### TAREFAS PROPOSTAS
• 1. Transcreva, por favor, o trecho do texto para análise que vai de "As multas, que" até "R$ 100 milhões.".
• 2. Segundo o texto para análise, quantos estados participaram da operação nacional?

### TEXTO PARA ANÁLISE
As multas, que ultrapassaram os R$ 2 milhões, foram aplicadas nas cidades de São Miguel de Taipu, Massaranduba, Alagoa Grande e Alagoinha. Os ilícitos ambientais foram identificados a partir da fiscalização remota e presencial de sete alertas de desmatamento obtidos por sistemas de monitoramento remoto, como o MapBiomas Alerta.

Operação nacional

Nos 17 estados participantes, incluindo a Paraíba, foram mais de 8 mil hectares autuados e as multas ultrapassaram os R$ 100 milhões.

A Operação Mata Atlântica em Pé utiliza informações produzidas por diversos sistemas de monitoramento remoto, entre eles o MapBiomas Alerta, para identificar áreas com indícios de desmatamento ilegal. Com base nesses alertas, equipes de fiscalização realizam verificações remotas e presenciais para confirmar a ocorrência das infrações ambientais e emitir os devidos autos de infração e termos de embargo.

### TRECHOS DOS DADOS
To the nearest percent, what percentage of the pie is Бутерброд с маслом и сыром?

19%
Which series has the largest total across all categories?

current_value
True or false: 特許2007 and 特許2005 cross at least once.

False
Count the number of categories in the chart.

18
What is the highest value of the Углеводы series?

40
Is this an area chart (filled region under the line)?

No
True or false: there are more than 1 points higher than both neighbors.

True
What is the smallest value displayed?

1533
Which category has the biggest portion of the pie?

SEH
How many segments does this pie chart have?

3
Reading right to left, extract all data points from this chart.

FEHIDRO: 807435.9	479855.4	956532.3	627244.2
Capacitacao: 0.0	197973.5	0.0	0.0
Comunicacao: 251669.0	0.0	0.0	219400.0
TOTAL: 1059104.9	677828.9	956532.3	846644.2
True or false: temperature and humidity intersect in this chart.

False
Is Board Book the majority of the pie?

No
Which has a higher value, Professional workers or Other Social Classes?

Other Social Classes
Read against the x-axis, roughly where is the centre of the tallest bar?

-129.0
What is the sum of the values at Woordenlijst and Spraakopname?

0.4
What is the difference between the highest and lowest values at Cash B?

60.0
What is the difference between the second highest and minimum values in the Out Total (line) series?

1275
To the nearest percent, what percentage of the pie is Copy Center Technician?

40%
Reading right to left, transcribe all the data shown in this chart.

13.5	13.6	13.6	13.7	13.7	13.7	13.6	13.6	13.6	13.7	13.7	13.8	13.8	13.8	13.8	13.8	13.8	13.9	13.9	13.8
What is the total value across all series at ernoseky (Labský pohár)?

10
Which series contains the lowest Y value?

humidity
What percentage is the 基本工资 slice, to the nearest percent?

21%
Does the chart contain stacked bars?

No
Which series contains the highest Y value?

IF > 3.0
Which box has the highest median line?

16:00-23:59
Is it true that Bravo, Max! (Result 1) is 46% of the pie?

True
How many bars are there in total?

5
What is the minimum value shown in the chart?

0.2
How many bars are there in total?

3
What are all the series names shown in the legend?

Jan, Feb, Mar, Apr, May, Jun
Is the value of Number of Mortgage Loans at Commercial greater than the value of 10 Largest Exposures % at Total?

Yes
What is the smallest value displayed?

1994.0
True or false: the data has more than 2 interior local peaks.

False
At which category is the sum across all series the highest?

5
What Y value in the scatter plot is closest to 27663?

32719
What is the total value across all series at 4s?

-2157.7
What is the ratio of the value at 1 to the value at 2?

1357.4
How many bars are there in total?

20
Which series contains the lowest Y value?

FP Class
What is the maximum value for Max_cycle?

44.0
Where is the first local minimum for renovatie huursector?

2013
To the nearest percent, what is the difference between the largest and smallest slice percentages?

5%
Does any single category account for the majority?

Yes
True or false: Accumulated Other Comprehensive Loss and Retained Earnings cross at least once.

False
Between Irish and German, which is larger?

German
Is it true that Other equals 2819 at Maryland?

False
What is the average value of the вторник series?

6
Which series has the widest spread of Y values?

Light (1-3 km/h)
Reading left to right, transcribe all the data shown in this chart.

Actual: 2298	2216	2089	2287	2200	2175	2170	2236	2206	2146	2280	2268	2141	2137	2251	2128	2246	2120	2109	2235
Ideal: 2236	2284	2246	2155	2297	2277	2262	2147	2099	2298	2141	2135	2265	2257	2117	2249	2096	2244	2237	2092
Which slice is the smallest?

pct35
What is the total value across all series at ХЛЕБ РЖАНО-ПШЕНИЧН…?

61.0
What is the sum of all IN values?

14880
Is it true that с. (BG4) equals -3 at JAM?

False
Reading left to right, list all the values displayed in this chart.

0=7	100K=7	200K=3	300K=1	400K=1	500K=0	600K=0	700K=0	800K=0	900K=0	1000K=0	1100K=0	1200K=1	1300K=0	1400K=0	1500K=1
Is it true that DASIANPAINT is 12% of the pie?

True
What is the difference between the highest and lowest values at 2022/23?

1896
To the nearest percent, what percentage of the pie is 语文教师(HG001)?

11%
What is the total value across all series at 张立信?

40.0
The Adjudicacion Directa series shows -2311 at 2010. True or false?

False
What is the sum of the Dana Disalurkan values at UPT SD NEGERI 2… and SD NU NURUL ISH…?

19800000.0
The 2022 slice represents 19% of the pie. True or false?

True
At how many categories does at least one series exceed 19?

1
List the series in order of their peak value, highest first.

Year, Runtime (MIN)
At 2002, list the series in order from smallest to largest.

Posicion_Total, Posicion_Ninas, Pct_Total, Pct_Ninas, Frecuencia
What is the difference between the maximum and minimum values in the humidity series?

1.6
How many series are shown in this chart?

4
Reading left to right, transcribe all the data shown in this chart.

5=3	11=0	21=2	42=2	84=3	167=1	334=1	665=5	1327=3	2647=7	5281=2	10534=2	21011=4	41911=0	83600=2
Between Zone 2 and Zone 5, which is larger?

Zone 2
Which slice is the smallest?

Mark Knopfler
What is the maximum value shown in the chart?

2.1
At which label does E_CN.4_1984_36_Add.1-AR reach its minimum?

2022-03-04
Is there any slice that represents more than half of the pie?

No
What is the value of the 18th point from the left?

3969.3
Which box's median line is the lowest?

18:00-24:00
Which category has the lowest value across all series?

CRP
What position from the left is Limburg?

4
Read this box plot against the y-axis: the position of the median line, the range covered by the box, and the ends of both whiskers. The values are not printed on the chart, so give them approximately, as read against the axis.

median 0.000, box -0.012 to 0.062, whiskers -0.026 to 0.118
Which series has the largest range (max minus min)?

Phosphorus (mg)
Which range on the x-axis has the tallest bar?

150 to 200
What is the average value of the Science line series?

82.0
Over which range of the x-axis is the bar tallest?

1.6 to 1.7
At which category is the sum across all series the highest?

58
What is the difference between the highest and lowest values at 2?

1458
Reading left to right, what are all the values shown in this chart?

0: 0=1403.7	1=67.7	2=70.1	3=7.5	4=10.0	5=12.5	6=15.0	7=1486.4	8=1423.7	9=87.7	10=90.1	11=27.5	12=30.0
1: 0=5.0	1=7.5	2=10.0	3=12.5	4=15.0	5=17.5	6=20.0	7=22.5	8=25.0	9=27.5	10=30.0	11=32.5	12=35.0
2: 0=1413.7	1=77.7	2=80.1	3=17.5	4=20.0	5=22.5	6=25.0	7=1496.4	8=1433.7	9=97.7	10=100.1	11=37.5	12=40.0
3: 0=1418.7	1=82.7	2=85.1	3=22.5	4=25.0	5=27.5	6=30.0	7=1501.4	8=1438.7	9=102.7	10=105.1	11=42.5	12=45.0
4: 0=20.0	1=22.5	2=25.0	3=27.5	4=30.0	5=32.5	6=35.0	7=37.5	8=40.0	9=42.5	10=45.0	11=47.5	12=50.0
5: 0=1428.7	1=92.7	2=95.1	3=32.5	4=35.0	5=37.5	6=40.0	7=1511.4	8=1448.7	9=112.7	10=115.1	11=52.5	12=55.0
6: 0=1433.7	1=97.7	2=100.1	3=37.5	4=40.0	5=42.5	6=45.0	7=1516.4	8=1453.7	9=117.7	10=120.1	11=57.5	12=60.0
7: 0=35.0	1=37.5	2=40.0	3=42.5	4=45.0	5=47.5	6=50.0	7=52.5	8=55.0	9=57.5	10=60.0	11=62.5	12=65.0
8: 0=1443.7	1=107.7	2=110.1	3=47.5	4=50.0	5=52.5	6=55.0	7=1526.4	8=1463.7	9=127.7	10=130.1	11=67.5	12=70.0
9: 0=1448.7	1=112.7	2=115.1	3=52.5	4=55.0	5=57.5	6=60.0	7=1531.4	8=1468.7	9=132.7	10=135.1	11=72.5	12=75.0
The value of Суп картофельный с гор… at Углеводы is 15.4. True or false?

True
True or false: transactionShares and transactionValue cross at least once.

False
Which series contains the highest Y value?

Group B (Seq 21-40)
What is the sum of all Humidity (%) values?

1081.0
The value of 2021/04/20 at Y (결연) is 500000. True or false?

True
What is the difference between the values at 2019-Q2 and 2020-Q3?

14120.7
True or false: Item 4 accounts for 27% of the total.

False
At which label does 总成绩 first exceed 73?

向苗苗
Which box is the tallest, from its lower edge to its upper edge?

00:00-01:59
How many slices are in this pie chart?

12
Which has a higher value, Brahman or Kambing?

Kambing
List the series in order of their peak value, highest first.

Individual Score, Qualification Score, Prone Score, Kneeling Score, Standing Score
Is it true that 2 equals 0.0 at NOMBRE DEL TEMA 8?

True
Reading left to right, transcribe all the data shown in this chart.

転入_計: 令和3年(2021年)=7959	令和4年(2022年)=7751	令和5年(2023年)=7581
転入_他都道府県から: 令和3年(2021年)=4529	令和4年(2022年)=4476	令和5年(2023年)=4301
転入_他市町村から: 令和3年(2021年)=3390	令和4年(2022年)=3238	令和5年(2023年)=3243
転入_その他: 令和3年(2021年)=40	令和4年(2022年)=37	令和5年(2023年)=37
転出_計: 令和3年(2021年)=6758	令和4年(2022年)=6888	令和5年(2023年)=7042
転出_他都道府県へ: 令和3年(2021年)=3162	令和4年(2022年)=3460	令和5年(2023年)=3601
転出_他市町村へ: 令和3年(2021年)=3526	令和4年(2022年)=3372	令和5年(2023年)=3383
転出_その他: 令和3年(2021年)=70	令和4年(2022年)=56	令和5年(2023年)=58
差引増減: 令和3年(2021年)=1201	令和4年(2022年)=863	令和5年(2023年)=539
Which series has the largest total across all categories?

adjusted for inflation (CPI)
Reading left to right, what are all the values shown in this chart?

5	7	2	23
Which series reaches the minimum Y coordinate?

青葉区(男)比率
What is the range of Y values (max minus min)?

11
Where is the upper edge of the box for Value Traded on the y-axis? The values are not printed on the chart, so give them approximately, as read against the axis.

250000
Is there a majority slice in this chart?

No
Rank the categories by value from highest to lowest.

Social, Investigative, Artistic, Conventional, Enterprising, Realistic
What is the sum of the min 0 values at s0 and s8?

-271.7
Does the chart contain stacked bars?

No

### GABARITO
• 1.
As multas, que ultrapassaram os R$ 2 milhões, foram aplicadas nas cidades de São Miguel de Taipu, Massaranduba, Alagoa Grande e Alagoinha. Os ilícitos ambientais foram identificados a partir da fiscalização remota e presencial de sete alertas de desmatamento obtidos por sistemas de monitoramento remoto, como o MapBiomas Alerta.

Operação nacional

Nos 17 estados participantes, incluindo a Paraíba, foram mais de 8 mil hectares autuados e as multas ultrapassaram os R$ 100 milhões.

• 2. 17 estados, incluindo a Paraíba.